Sanctuaries with respite developed as a response to an untenable situation.Desperate mothers sustained the shrines over hundreds of years and thousands of prayers. The last sanctuaries with respite remained active until WWI. Even after the practice ceased, the aching need for intercession did not. There were still mothers having stillborn babies, still children buried outside the family plot. It wasn’t until 2007 that the Vatican’s Theological Commission released a study announcing said that limbo was an “unduly restrictive view of salvation.” Parents were encouraged to believe that a loving God would bring unbaptized babies into paradise. The decision was grounded in hundreds of years of Catholic revelation and liturgy. But in the end, for those who don’t have time to read the entire 41-page study, limbo for infants was eliminated because the eternal banishment of innocent children just doesn’t square with what the Catholic church officially understands about God’s love.

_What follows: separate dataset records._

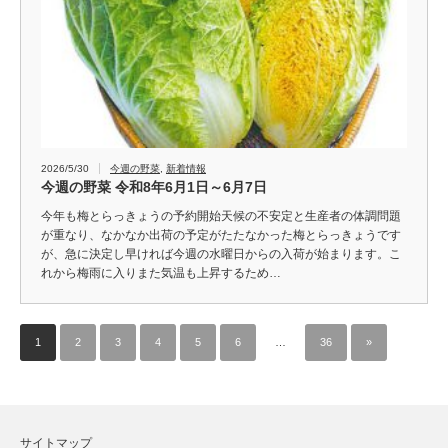
2026/5/30
今週の野菜
,
新着情報
今週の野菜 令和8年6月1日～6月7日
今年も梅とらっきょうの予約開始天候の不安定と生産者の体調問題
が重なり、なかなか出荷の予定がたたなかった梅とらっきょうです
が、急に決定し早ければ今週の水曜日からの入荷が始まります。こ
れから梅雨に入りまた気温も上昇するため…
1
2
3
4
5
6
…
36
»
サイトマップ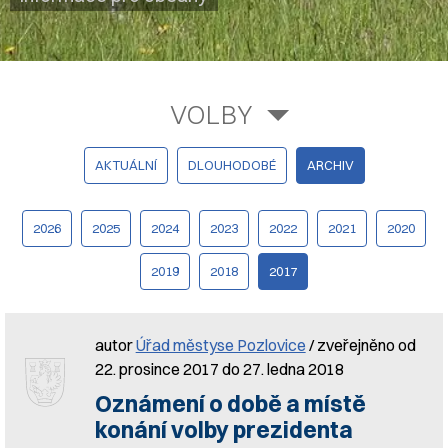
VOLBY
AKTUÁLNÍ
DLOUHODOBÉ
ARCHIV
2026
2025
2024
2023
2022
2021
2020
2019
2018
2017
autor
Úřad městyse Pozlovice
/ zveřejněno od
22. prosince 2017 do 27. ledna 2018
Oznámení o době a místě
konání volby prezidenta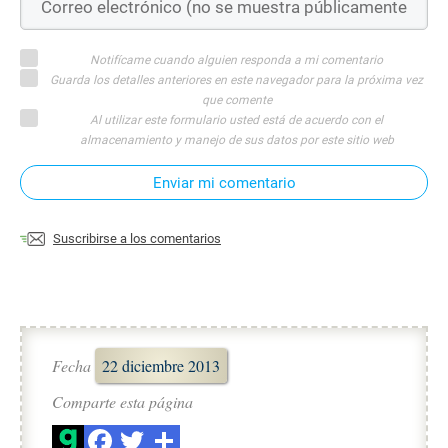
Notifícame cuando alguien responda a mi comentario
Guarda los detalles anteriores en este navegador para la próxima vez
que comente
Al utilizar este formulario usted está de acuerdo con el
almacenamiento y manejo de sus datos por este sitio web
Enviar mi comentario
Suscribirse a los comentarios
Fecha
22 diciembre 2013
Comparte esta página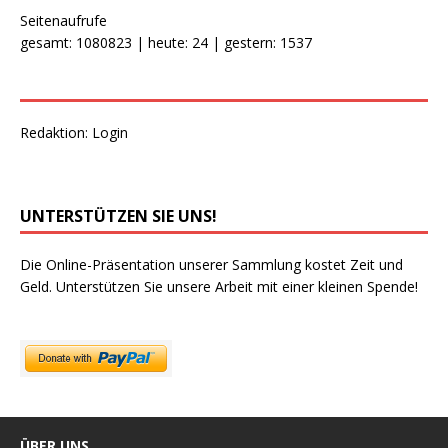
Seitenaufrufe
gesamt: 1080823 | heute: 24 | gestern: 1537
Redaktion:
Login
UNTERSTÜTZEN SIE UNS!
Die Online-Präsentation unserer Sammlung kostet Zeit und
Geld. Unterstützen Sie unsere Arbeit mit einer kleinen Spende!
ÜBER UNS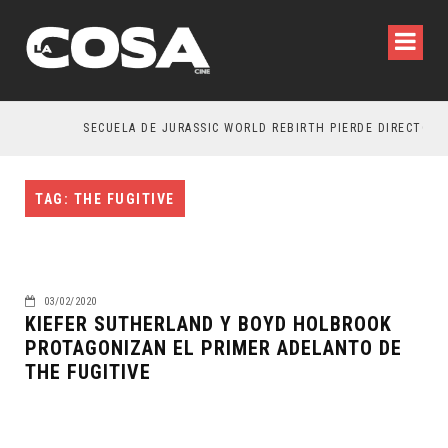
SECUELA DE JURASSIC WORLD REBIRTH PIERDE DIRECTOR
TAG: THE FUGITIVE
03/02/2020
KIEFER SUTHERLAND Y BOYD HOLBROOK
PROTAGONIZAN EL PRIMER ADELANTO DE
THE FUGITIVE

America is in an untenable situation. Desperate mothers trek to us sustaining injuries and immigration paths, they follow our laws, they are seeking a better place. And then we splinter them from their children, and keep each in a limbo of our own design. Years ago Catholics had the courage to ask, Is it heaven if a sinless baby is left to wander outside its gates? Today, we must have the courage to ask, Is this America if the poor and huddled masses are turned away at our threshold?

You can gauge the power of an institution by the number of people lined up to beg for mercy at its door. You can judge the worth of an institution by the number of people who receive mercy at its door.

“Keep, ancient lands, your storied pomp!” cries she
With silent lips. “Give me your tired, your poor,Your huddled masses yearning to breathe free,The wretched refuse of your teeming shore.Send these, the homeless, tempest-tossed to me,I lift my lamp beside the golden door!”